▶ **Instructions to follow**: Rename "carro" to "auto" in the lines that begin at the one containing "text Servicio 6: Recibe" and stop after the one containing "table_cell Tipo [119, 119, 637, 165]". Give only those lines, with nothing else changed.

[Stored entries]
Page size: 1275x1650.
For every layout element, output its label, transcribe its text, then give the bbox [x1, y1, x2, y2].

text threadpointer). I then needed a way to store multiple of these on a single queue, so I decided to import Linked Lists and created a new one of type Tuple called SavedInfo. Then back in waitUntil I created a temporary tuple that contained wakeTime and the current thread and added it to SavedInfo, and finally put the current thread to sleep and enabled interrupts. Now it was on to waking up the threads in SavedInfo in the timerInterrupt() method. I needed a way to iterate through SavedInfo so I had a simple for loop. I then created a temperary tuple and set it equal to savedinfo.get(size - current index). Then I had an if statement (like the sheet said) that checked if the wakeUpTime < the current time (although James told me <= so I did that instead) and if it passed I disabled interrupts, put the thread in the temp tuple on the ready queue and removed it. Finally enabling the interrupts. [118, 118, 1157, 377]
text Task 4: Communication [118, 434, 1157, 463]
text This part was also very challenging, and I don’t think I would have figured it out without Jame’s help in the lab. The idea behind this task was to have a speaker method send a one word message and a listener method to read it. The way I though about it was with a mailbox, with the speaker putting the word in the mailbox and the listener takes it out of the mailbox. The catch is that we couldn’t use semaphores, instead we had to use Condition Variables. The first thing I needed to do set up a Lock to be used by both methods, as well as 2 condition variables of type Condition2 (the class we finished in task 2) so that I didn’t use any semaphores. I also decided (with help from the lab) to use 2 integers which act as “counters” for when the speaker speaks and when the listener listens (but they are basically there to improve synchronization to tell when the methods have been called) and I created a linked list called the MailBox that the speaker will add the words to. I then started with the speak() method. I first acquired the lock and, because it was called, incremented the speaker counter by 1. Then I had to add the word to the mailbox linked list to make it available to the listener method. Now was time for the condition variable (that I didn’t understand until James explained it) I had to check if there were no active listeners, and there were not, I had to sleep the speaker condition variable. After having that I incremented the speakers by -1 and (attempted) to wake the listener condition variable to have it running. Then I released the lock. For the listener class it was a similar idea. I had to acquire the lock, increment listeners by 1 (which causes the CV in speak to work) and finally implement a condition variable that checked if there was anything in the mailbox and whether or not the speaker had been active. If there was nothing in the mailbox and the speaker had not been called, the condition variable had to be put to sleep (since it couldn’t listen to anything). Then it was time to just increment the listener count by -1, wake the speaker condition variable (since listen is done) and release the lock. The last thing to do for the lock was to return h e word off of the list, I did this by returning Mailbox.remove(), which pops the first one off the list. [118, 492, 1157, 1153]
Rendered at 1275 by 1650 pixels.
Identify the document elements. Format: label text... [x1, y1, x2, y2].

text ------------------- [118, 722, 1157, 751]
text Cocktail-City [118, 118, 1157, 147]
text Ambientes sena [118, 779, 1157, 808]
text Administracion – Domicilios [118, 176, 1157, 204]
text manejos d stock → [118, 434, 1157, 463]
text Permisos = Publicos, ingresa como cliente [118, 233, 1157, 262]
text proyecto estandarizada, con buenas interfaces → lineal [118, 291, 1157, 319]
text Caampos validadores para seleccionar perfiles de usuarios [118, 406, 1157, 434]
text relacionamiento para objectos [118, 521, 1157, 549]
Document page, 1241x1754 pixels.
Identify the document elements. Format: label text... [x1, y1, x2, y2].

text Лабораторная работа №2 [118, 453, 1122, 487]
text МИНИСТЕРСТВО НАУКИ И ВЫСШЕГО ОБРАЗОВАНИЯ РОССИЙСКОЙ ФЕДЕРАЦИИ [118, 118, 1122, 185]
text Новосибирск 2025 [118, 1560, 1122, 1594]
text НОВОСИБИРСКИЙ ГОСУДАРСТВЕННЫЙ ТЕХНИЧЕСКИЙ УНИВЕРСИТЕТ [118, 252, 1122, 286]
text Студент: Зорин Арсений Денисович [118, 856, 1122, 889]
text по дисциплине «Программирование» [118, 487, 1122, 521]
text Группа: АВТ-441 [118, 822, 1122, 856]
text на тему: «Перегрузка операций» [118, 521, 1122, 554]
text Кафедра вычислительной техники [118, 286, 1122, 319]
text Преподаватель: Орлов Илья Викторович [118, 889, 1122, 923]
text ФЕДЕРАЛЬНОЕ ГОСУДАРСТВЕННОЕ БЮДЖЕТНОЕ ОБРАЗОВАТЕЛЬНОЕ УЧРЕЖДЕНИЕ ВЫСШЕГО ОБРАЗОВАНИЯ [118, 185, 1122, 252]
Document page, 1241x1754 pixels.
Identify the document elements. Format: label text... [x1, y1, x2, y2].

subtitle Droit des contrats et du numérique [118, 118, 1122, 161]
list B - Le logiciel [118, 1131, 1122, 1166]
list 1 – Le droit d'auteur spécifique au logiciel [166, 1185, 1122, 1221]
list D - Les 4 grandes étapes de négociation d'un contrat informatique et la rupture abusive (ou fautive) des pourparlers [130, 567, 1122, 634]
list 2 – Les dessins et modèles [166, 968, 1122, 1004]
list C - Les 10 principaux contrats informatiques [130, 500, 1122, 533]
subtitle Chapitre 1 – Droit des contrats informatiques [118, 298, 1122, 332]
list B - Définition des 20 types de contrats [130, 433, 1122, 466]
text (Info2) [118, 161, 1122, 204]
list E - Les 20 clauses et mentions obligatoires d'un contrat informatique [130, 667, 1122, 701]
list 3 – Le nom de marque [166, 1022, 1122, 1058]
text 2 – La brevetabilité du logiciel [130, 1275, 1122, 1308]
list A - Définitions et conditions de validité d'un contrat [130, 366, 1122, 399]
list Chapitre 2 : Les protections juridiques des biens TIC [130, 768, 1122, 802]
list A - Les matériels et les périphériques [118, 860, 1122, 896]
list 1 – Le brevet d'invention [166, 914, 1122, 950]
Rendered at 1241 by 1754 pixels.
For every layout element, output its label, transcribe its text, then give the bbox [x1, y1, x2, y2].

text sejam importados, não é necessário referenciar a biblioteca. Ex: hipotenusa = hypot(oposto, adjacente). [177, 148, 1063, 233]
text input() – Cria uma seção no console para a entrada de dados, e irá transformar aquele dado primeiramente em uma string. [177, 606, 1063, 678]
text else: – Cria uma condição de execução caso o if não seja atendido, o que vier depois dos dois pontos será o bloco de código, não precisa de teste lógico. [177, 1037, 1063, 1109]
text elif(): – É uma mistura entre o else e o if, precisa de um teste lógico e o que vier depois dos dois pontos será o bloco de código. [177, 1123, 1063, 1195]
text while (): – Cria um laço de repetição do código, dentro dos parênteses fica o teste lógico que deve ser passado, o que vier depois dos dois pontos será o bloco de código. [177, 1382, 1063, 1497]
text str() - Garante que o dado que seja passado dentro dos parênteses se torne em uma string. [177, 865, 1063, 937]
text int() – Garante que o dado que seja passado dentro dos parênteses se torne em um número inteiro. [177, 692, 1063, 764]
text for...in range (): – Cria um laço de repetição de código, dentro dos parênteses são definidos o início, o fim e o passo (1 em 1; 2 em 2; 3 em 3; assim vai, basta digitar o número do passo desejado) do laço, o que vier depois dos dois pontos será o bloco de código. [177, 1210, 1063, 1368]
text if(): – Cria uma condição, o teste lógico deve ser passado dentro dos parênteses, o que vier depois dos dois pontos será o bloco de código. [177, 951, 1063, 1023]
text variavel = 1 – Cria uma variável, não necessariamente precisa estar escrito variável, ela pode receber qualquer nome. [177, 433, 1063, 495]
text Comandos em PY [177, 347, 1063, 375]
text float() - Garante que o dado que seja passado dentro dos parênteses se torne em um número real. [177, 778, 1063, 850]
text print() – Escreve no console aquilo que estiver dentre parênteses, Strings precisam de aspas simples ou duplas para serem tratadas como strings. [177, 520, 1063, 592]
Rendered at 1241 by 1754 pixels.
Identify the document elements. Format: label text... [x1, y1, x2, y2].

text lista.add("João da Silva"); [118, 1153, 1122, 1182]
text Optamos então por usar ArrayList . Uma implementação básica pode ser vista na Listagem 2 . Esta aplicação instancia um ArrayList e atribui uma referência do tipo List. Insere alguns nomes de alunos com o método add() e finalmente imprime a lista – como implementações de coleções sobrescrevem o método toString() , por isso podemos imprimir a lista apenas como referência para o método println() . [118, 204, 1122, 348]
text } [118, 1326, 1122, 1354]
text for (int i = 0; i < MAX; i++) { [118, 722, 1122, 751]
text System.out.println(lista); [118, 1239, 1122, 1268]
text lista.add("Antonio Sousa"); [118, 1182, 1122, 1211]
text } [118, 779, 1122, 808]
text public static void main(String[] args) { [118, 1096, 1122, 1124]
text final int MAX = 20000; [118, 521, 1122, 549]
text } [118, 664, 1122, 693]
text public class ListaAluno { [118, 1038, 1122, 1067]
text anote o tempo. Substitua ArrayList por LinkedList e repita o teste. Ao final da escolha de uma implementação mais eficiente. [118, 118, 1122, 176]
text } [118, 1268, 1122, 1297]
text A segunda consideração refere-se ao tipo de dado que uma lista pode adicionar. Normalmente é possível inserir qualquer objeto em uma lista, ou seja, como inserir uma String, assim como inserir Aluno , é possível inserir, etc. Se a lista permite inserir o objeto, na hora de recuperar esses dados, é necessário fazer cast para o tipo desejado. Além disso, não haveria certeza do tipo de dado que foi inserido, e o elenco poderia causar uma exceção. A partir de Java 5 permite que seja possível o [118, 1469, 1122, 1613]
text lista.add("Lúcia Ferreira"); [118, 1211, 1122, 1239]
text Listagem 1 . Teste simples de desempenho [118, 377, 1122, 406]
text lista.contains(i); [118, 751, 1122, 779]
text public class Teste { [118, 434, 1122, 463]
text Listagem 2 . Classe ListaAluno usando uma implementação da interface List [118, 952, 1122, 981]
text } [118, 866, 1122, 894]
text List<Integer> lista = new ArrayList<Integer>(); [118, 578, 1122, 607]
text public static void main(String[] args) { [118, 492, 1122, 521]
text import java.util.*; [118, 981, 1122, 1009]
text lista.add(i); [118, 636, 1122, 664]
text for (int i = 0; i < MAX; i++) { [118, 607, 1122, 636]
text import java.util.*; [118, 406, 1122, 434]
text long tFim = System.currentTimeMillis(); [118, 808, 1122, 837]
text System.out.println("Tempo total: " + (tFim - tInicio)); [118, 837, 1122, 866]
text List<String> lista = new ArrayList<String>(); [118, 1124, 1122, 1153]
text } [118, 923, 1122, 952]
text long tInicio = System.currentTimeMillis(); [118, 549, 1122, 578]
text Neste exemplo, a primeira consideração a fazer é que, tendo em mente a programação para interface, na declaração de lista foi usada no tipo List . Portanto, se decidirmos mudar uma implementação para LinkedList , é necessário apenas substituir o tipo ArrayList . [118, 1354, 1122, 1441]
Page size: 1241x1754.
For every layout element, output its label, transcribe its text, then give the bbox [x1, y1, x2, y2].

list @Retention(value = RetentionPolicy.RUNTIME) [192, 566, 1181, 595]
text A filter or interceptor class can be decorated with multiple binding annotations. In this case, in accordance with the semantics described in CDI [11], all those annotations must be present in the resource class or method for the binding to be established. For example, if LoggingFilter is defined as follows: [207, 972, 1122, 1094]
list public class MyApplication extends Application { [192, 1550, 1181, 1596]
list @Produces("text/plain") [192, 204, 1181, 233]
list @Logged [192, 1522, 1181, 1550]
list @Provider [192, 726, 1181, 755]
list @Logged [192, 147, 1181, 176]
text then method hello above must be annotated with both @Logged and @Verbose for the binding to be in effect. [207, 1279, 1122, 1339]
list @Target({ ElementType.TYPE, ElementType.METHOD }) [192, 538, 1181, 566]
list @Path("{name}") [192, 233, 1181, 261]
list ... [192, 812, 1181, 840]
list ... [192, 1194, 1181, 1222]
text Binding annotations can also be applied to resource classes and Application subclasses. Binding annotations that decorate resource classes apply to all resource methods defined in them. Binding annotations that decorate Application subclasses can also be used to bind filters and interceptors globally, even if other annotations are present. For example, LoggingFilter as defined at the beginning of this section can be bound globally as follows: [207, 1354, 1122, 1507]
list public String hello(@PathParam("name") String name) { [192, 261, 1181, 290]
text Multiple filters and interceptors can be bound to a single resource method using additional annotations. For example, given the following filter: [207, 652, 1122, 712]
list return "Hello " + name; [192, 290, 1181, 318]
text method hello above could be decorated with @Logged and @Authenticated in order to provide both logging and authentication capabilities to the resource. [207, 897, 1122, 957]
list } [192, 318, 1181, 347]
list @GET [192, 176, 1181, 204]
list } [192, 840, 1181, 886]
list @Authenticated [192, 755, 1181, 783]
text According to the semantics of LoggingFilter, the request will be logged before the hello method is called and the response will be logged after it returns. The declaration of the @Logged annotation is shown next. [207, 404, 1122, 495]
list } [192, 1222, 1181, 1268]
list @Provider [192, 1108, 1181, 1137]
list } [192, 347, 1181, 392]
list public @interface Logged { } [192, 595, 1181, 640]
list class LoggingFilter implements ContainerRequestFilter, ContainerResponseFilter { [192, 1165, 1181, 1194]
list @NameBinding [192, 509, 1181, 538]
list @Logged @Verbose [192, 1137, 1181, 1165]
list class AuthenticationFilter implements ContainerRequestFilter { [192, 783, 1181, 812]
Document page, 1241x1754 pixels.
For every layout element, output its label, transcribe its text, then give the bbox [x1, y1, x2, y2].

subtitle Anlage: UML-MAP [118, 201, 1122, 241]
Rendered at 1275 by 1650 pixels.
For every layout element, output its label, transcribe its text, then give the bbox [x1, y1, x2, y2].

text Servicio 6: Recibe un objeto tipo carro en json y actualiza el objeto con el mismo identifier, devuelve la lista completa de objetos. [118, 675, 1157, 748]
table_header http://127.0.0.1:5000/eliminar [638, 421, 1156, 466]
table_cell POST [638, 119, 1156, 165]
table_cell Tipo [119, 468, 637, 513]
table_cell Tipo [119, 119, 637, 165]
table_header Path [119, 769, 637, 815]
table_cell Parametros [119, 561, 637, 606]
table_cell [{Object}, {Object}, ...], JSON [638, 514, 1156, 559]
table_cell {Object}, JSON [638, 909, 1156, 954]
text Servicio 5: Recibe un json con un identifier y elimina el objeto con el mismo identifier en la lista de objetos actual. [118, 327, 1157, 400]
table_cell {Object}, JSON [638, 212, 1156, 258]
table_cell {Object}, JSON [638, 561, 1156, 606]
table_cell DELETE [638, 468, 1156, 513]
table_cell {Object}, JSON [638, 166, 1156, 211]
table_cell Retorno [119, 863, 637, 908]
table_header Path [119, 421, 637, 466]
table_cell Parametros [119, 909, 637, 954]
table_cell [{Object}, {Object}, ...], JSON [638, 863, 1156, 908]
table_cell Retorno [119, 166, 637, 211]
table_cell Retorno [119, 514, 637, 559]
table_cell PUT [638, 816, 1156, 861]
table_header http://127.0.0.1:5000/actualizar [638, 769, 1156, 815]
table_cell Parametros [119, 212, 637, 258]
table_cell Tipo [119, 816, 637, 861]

▶ **Task result**:
text Servicio 6: Recibe un objeto tipo auto en json y actualiza el objeto con el mismo identifier, devuelve la lista completa de objetos. [118, 675, 1157, 748]
table_header http://127.0.0.1:5000/eliminar [638, 421, 1156, 466]
table_cell POST [638, 119, 1156, 165]
table_cell Tipo [119, 468, 637, 513]
table_cell Tipo [119, 119, 637, 165]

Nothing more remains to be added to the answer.